1) is a misunderstood statement, Weinberg did not mean that,and connectedness of the diagrams is simply not a relevant issue.Hopefully it will be clarified by what I am inputting below.

The result is clear if you think in terms of Feynman diagrams, let's set $|\alpha\rangle$ and $|\beta\rangle$ to be vacuum states since they are of no essential relevance here. Now, think about what the difference is between the Feynman diagrams of, say,\(\langle 0 | \hat{T}\left(e^{i\int \hat{V}(t)dt} \hat{o}_{a_{1}}(x_{1})\hat{o}_{a_{2}}(x_{2})\right)|0\rangle\)and  \(\langle p_1,a_1 | \hat{T}e^{i\int \hat{V}(t)dt} |p_2,a_2\rangle\)? They are visually the same! Both are diagrams with two external lines from field types $a_1$ and $a_2$. The only difference is what we assign to these lines: for the former each external line contributes a propagator, which are something like \(D_{a_1 a_m}(x_1-x_m)\) and \(D_{a_2 a_n}(x_2-x_n)\), where $a_m,x_m$ and $a_n,x_n$ represent internal vertices that $a_1,x_1$ and $a_2,x_2$ connect to respectively; while for the latter each contributes a coefficient function, which are $u^*_{a_1}(p_1)$ and $u_{a_2}(p_2)$.

* [Records]
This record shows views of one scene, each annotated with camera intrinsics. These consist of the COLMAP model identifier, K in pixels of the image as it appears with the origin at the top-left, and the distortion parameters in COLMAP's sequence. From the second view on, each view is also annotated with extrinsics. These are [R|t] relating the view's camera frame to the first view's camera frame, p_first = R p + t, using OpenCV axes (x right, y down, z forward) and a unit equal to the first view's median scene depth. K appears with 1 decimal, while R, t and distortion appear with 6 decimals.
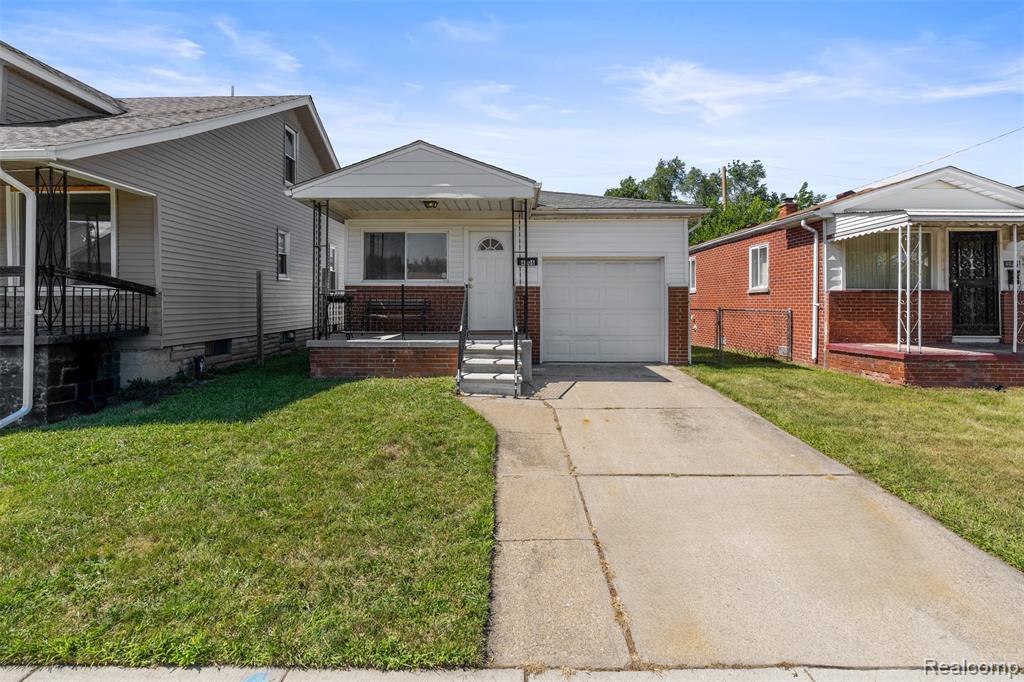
lens RADIAL K [[485.0, 0, 508.7], [0, 485.0, 304.3], [0, 0, 1]] dist [-0.001449, 0.000859]
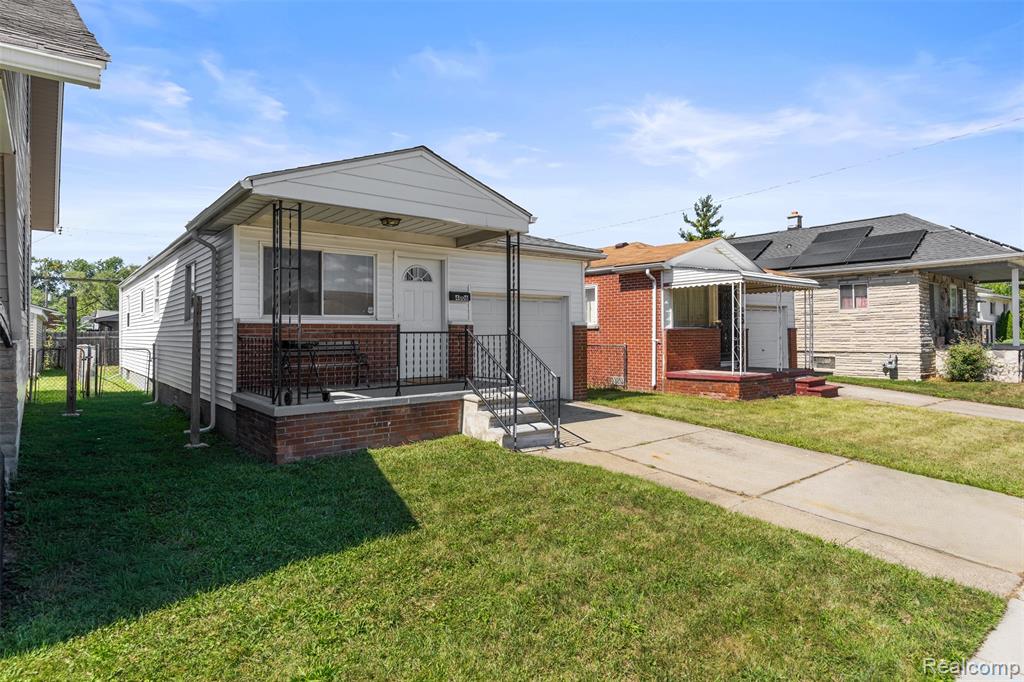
lens RADIAL K [[569.6, 0, 511.1], [0, 569.6, 330.7], [0, 0, 1]] dist [-0.000610, -0.001388]
pose [[0.769068, -0.004813, 0.639149, -0.552918], [0.008126, 0.999964, -0.002247, -0.023334], [-0.639116, 0.006922, 0.769079, 0.147914]]
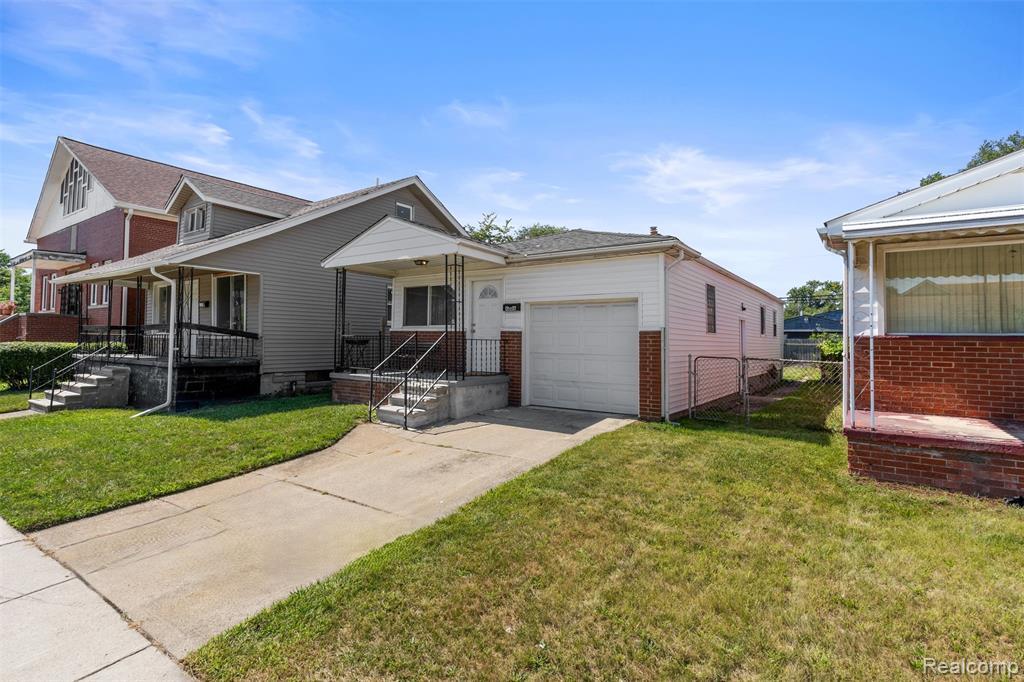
lens RADIAL K [[511.4, 0, 515.9], [0, 511.4, 338.4], [0, 0, 1]] dist [-0.003353, 0.000669]
pose [[0.825985, 0.005402, -0.563667, 0.672052], [-0.011507, 0.999907, -0.007279, -0.013797], [0.563575, 0.012498, 0.825970, 0.097325]]
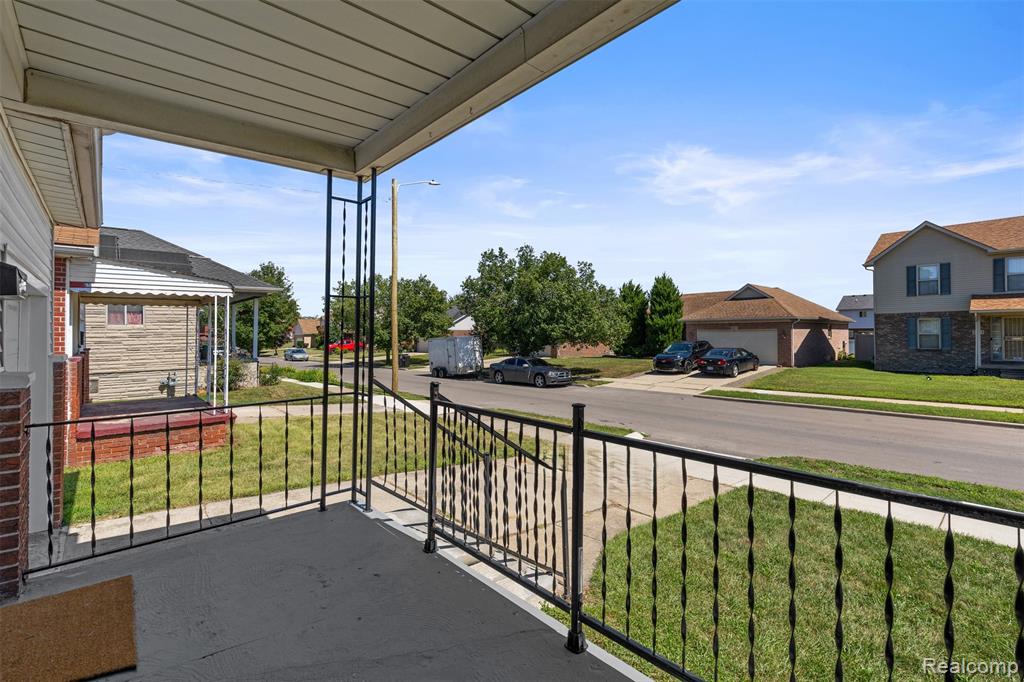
lens RADIAL K [[453.0, 0, 519.2], [0, 453.0, 335.5], [0, 0, 1]] dist [-0.003470, 0.000517]
pose [[-0.679371, -0.000838, 0.733795, -0.285728], [0.003040, 0.999988, 0.003956, -0.062930], [-0.733789, 0.004918, -0.679360, 0.969449]]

* [Problems to work on]
A) From the Feynman diagram excerpt, reproduce the stretch from "1) is a misunderstood" through "am inputting below.".
B) In the Feynman diagram excerpt, what do the diagrams of the two compared expressions both have?
C) List every expression that the Feynman diagram excerpt names as a contribution from an external line, covering both the propagators and the coefficient functions.

* [Exercise answers]
A)
1) is a misunderstood statement, Weinberg did not mean that,and connectedness of the diagrams is simply not a relevant issue.Hopefully it will be clarified by what I am inputting below.

B) Two external lines from field types $a_1$ and $a_2$.

C)
- \(D_{a_1 a_m}(x_1-x_m)\)
- \(D_{a_2 a_n}(x_2-x_n)\)
- $u^*_{a_1}(p_1)$
- $u_{a_2}(p_2)$